Job: Turn every line of source text in the entries into a JSON list of strings, one string per line, with blank lines omitted. Leave the pictures out of the answer.

Plain-text document sources:
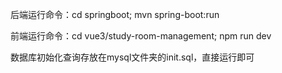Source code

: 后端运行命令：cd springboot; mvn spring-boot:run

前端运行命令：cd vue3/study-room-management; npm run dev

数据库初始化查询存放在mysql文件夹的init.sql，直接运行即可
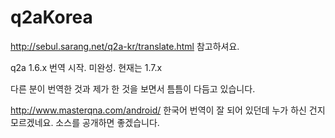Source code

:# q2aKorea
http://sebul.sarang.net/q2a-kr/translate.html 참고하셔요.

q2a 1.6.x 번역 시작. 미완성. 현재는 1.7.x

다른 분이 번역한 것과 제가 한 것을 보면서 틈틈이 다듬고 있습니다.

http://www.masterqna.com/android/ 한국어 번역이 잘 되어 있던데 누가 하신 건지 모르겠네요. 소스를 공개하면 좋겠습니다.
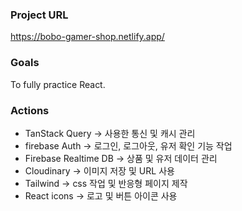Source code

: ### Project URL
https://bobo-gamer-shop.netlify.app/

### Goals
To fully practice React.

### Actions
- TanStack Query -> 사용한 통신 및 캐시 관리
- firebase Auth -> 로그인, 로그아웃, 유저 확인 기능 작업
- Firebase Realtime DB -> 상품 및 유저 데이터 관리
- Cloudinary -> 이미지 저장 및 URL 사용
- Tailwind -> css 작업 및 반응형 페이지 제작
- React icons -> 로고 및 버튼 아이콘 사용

Solution to the problem:
[
  "Source code",
  ": 后端运行命令：cd springboot; mvn spring-boot:run",
  "前端运行命令：cd vue3/study-room-management; npm run dev",
  "数据库初始化查询存放在mysql文件夹的init.sql，直接运行即可",
  "Source code",
  ":# q2aKorea",
  "http://sebul.sarang.net/q2a-kr/translate.html 참고하셔요.",
  "q2a 1.6.x 번역 시작. 미완성. 현재는 1.7.x",
  "다른 분이 번역한 것과 제가 한 것을 보면서 틈틈이 다듬고 있습니다.",
  "http://www.masterqna.com/android/ 한국어 번역이 잘 되어 있던데 누가 하신 건지 모르겠네요. 소스를 공개하면 좋겠습니다.",
  "Source code",
  ": ### Project URL",
  "https://bobo-gamer-shop.netlify.app/",
  "### Goals",
  "To fully practice React.",
  "### Actions",
  "- TanStack Query -> 사용한 통신 및 캐시 관리",
  "- firebase Auth -> 로그인, 로그아웃, 유저 확인 기능 작업",
  "- Firebase Realtime DB -> 상품 및 유저 데이터 관리",
  "- Cloudinary -> 이미지 저장 및 URL 사용",
  "- Tailwind -> css 작업 및 반응형 페이지 제작",
  "- React icons -> 로고 및 버튼 아이콘 사용"
]